__Exercise details__
Reproduce the lines of the material below that run from the line containing "casa 15 de la calle Amanay" through the line containing "Descripción física y", including both of those lines.
[Supplied records — start]
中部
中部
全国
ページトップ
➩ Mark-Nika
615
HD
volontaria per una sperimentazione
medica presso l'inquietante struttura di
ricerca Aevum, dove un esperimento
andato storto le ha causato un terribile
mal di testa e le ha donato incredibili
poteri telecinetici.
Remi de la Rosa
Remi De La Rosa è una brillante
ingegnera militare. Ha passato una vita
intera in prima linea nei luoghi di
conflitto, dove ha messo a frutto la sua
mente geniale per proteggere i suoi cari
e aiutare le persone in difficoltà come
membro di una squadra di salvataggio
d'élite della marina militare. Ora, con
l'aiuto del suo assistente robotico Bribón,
[Supplied records — finish]
[Supplied records — start]
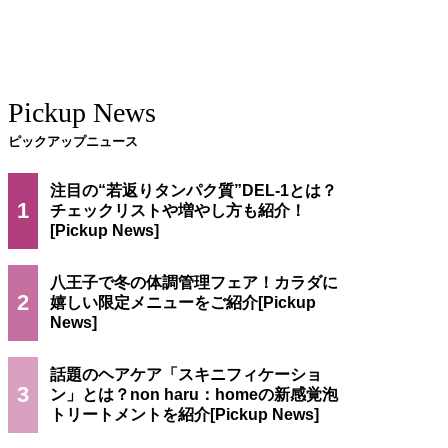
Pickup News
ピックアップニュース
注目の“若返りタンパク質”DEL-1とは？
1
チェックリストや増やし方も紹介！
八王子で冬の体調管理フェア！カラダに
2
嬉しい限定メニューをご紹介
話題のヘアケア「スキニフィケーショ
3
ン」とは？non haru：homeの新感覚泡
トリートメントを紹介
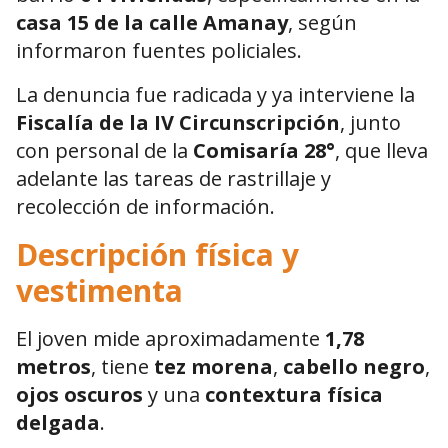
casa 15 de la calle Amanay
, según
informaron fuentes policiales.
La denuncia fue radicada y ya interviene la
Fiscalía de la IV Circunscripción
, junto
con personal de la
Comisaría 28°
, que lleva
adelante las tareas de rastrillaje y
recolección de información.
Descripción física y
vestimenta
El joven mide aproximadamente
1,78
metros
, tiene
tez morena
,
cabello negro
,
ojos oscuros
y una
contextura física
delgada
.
[Supplied records — finish]
__Answer below__
casa 15 de la calle Amanay
, según
informaron fuentes policiales.
La denuncia fue radicada y ya interviene la
Fiscalía de la IV Circunscripción
, junto
con personal de la
Comisaría 28°
, que lleva
adelante las tareas de rastrillaje y
recolección de información.
Descripción física y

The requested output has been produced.